Human pose images with coordinates
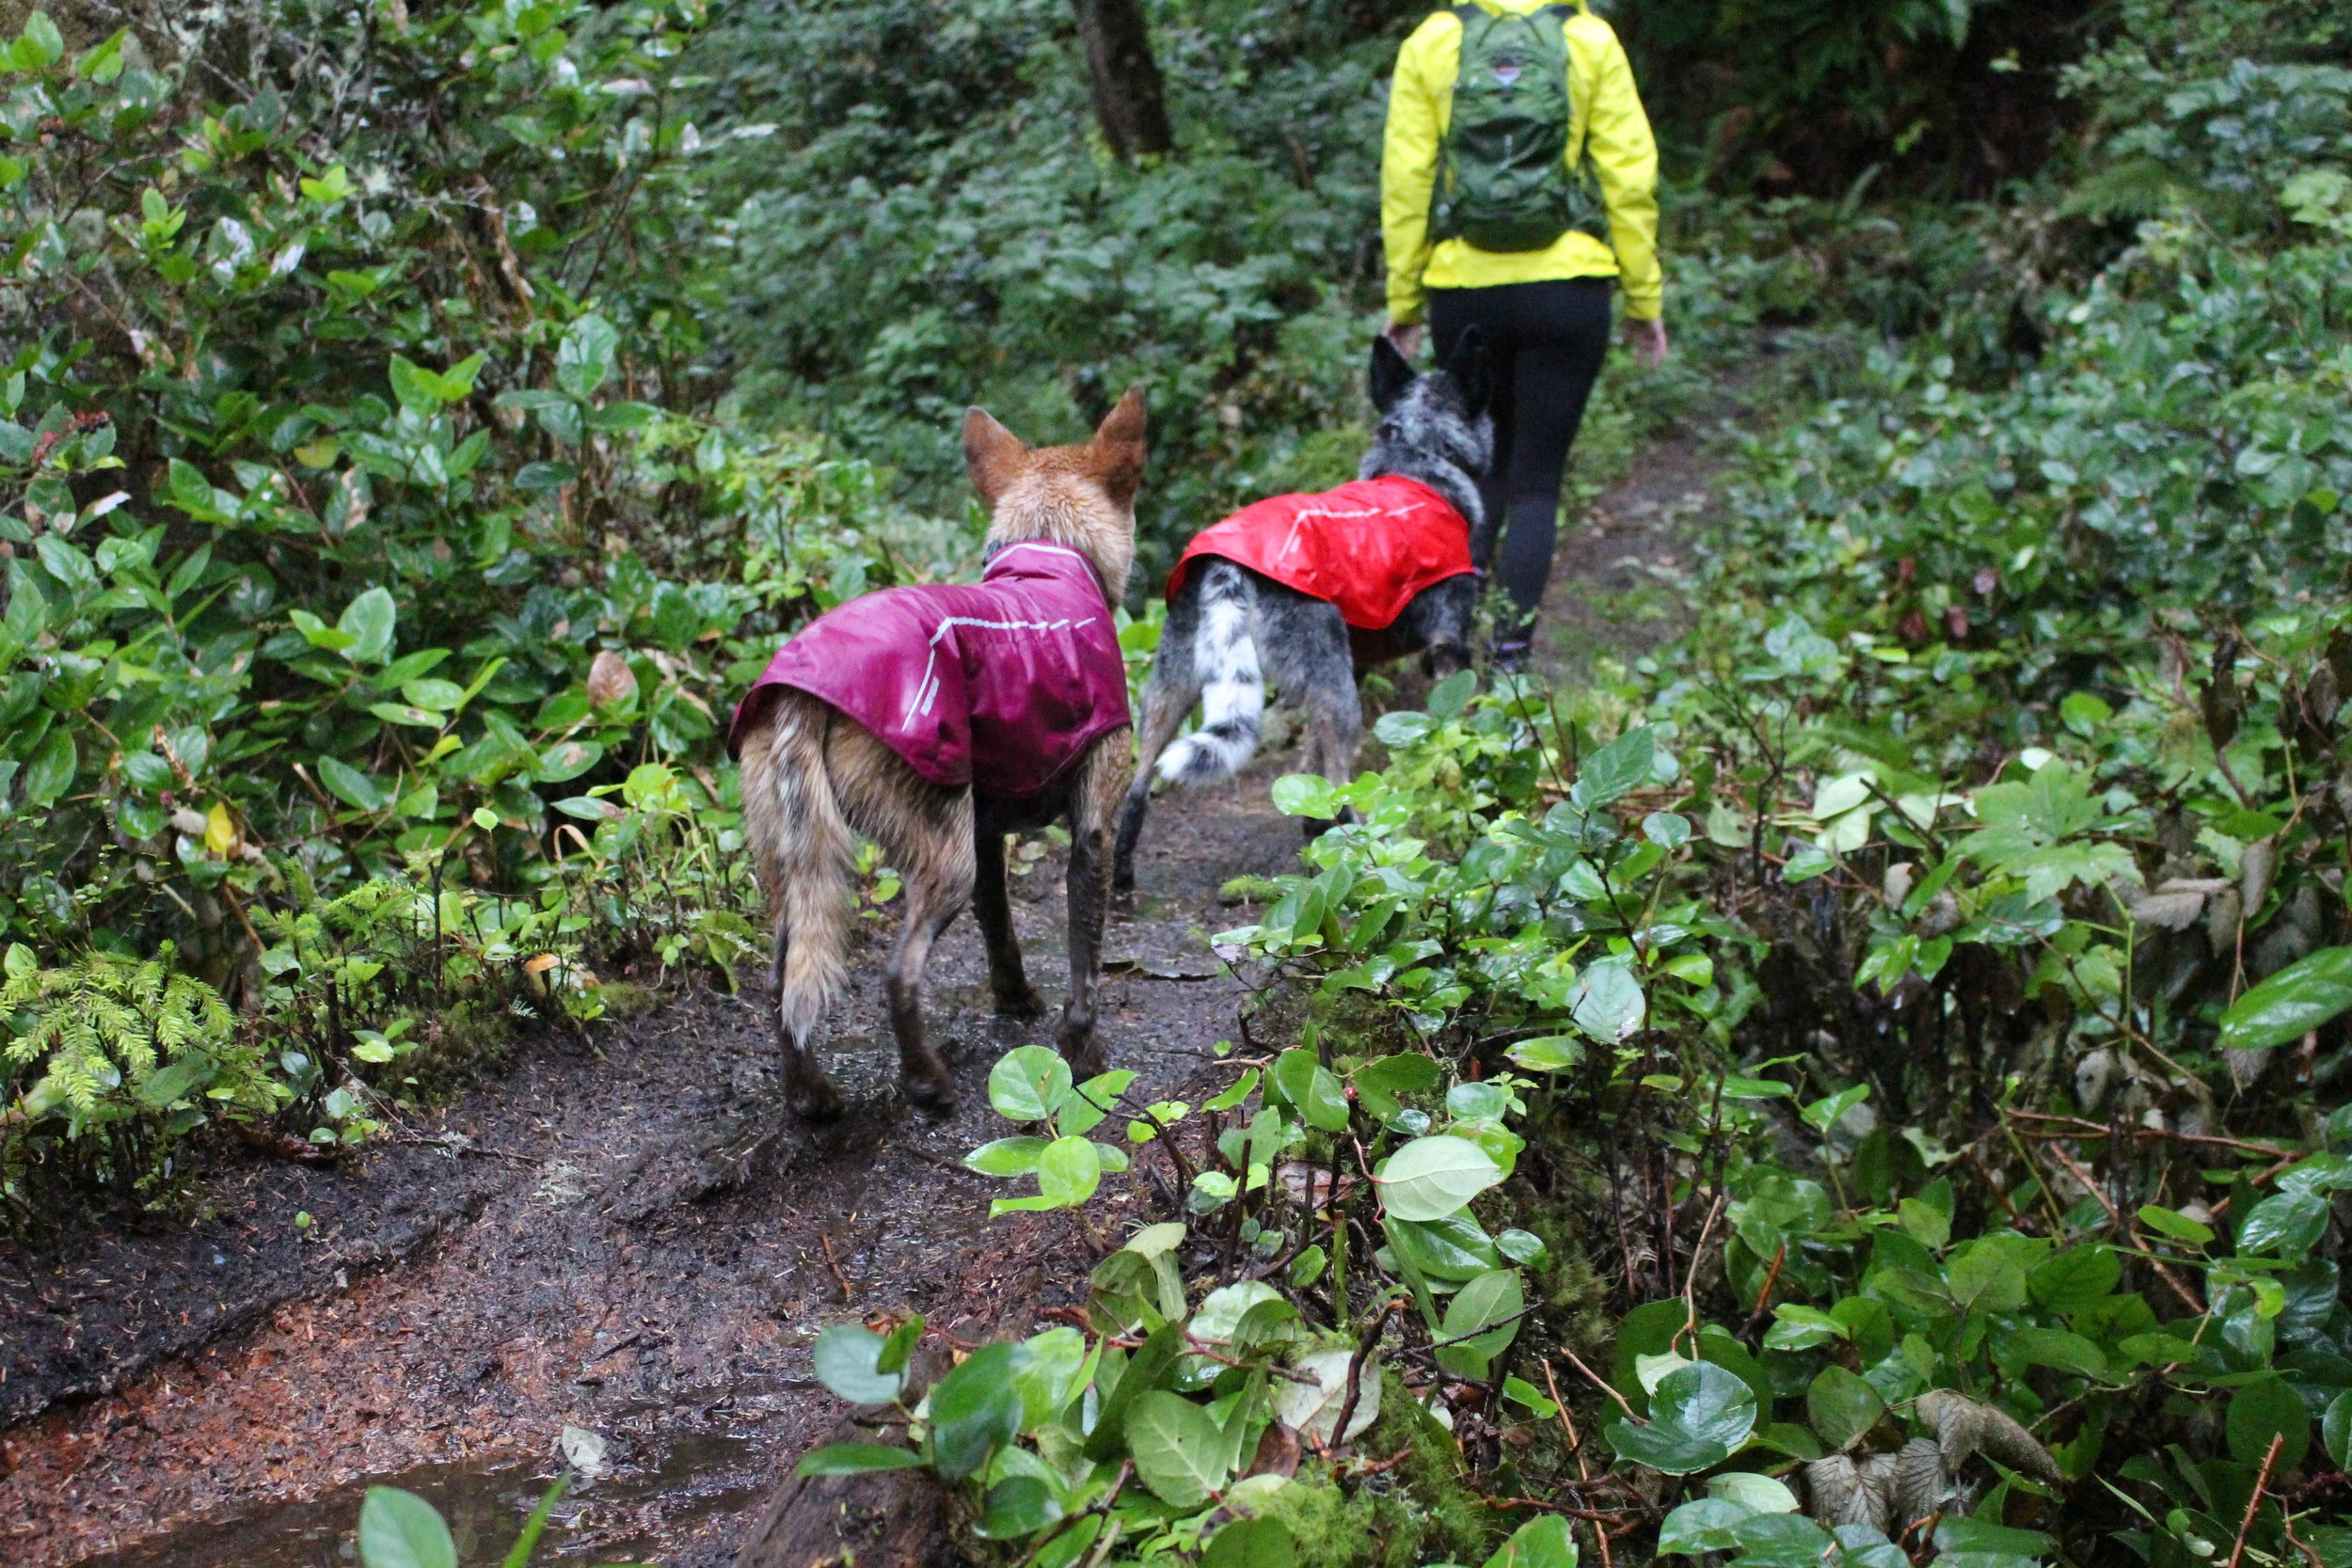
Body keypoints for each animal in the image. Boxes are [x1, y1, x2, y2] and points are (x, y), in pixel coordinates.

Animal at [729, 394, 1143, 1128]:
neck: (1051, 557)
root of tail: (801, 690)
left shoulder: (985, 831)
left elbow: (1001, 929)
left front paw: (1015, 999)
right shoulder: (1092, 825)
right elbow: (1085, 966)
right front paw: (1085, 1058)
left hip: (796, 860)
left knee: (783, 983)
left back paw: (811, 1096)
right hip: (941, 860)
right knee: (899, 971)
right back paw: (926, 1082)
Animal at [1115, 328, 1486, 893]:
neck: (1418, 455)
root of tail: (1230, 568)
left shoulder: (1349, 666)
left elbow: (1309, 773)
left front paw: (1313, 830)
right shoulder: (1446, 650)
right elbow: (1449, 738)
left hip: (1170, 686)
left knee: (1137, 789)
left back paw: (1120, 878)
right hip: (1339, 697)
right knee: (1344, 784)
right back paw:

:: Assigned task ::
Could you reproduce every record above exactly, leaving out the pictures?

:: The answer ::
Body keypoints for each animal in the image. Boxes are [x1, y1, x2, y2] and points are (x, y), in pixel coordinates.

Animal at [729, 394, 1143, 1128]:
neck: (1051, 557)
root of tail: (801, 690)
left shoulder: (985, 831)
left elbow: (1001, 929)
left front paw: (1015, 999)
right shoulder: (1092, 825)
right elbow: (1085, 966)
right front paw: (1085, 1058)
left hip: (796, 860)
left knee: (783, 983)
left back paw: (811, 1096)
right hip: (941, 860)
right knee: (899, 971)
right back paw: (926, 1082)
Animal at [1115, 328, 1486, 893]:
neck: (1418, 455)
root of tail: (1230, 568)
left shoulder: (1349, 666)
left elbow: (1309, 773)
left front paw: (1313, 830)
right shoulder: (1446, 650)
right elbow: (1449, 738)
left hip: (1170, 686)
left knee: (1137, 789)
left back paw: (1120, 878)
right hip: (1339, 697)
right knee: (1344, 784)
right back paw:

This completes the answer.